Kingsport takes next step in outdoor venue project

Matthew Lane • Aug 21, 2019 at 9:14 AM

KINGSPORT — The Model City is taking the next step toward redeveloping the remainder of the old General Shale property.

Consultants are recommending that Kingsport build a multipurpose outdoor venue on the site, while marketing 25 adjacent acres for residential development. The next step is a $150,000 contract for additional geotechnical work on the property, along with a deeper economic analysis of the proposed venue.

During its regular meeting Tuesday night, the Board of Mayor and Aldermen voted 6-1 to approve the contract. Mayor Pat Shull cast the lone dissenting vote.


Nearly four years ago, more than 200 community, business and education leaders came together for a two-day summit and offered input on a five-year roadmap for the Model City.

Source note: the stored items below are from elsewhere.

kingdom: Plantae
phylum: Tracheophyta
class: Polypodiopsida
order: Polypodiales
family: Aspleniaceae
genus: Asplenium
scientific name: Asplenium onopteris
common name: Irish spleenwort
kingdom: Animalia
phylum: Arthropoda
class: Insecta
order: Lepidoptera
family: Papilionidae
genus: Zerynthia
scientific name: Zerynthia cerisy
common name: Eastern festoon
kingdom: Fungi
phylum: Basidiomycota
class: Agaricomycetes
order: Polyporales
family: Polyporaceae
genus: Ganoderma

Arguably the biggest — and most popular — idea to come out of that process and later discussion by city leaders was the construction of a large outdoor venue on the old General Shale property, adjacent to Brickyard Park.

Kingsport officials envision the venue, a multipurpose facility, being a “magnet” project for downtown that would be used year-round and capable of accommodating everything from minor league baseball and soccer games, to concerts, festivals and special events.

Originally, Kingsport looked at having a fixed stage with tiered seating on the site, but according to City Manager Chris McCartt, that idea would have resulted in a limited-use facility. Under the direction of the BMA, city staff went back and started looking at a multipurpose venue.

“If we were to build a facility only for baseball, we would be doing a great disservice to the citizens of Kingsport,” McCartt said.


Last year, Kingsport contracted with Sterling Project Development of New York to perform a feasibility study for the proposed outdoor venue. SPD is a real estate advisory firm and an affiliate of Sterling Equities — the owner and operator of the New York Mets.

The $95,000 study evaluated the soil conditions at the site, provided an estimated cost to build the facility and a recommendation of what to do with 25 acres adjacent to the site.

According to the study, the site’s wet soil is not immediately suitable for a heavy or large structure. Site work would have an estimated cost of $7.2 million. However, if the excavated dirt were left on an adjacent site (the future home of a pump track for bike riders), that could result in a savings of $2.8 million.

SPD estimates an outdoor venue would cost just over $10 million. It would include a turf field, seating for 2,500 people, 600 parking spaces, and four development-ready pads for potential office, retail, entertainment or restaurant space.

The total estimated cost of the project is $14.5 million.

SPD also recommended the 25 acres adjacent to the site (above Brickyard Park) be residential space — between 126 and 147 townhomes depending on city zoning. Conceptual drawings from SPD also show a pedestrian bridge over the railroad tracks (with a $3 million price tag) and Martin Luther King Jr. Drive extended and connecting to Brickyard Park Drive, but not to Cherokee Street.

McCartt said the 25 acres would be marketed to the private sector and that all internal streets of the residential development would be private roads.


Shull said on Monday and again on Tuesday he would prefer to defer the SPD agreement in order to give the public time to absorb the matter.

“The common citizen conception of what’s going to be built was another ball park. I don’t think it’s well understood of what’s being considered,” Shull said. “I just want to slow the train down. I don’t want to stop the train.”

Vice-Mayor Colette George, who has served on the BMA since the project’s inception, said the idea has had a lot of citizen input over the past four years.

“Anyone who's been involved in downtown and the city has known this is something that we've been discussing,” George said. “I'm comfortable moving forward.”

Alderman James Phillips, who canceled a trip to attend Tuesday’s BMA meeting, said the next study should answer all of the city’s questions about the property.

Alderwoman Betsy Cooper said Kingsport has two options with the property — do nothing or approve this study.

“To me, the only logical option is to do the study and see what we have and the best use of the land is,” Cooper said.

Alderwoman Jennifer Adler, who appeared ready to vote against the measure on Monday, offered reasons why she sided with the majority on Tuesday.

“I share many of the mayor’s concerns, but for me personally, the opportunity zone factor is the defining factor to move forward with a study now,” Adler said, adding that without private investment on the property, she could not support the city bearing all of the cost of the project.


With the BMA’s approval Tuesday night, the next step is for SPD to perform a more in depth geotechnical evaluation of the outdoor venue site and evaluate five development scenarios for the property, including using it as:

— An outdoor venue (recommended).

— A passive park.

— Residential only.

— Residential coupled with a passive park.

— A business park.

McCartt said the soil analysis and market study of the five scenarios could be done in about eight to 10 weeks. Development opportunities for whichever scenario is ultimately chosen could be done by the end of the year.

“I don’t think we have enough information to move forward on the venue,” McCartt said. “If we took what we have now and were asked to shop this in front of potential investors, we would need more information.”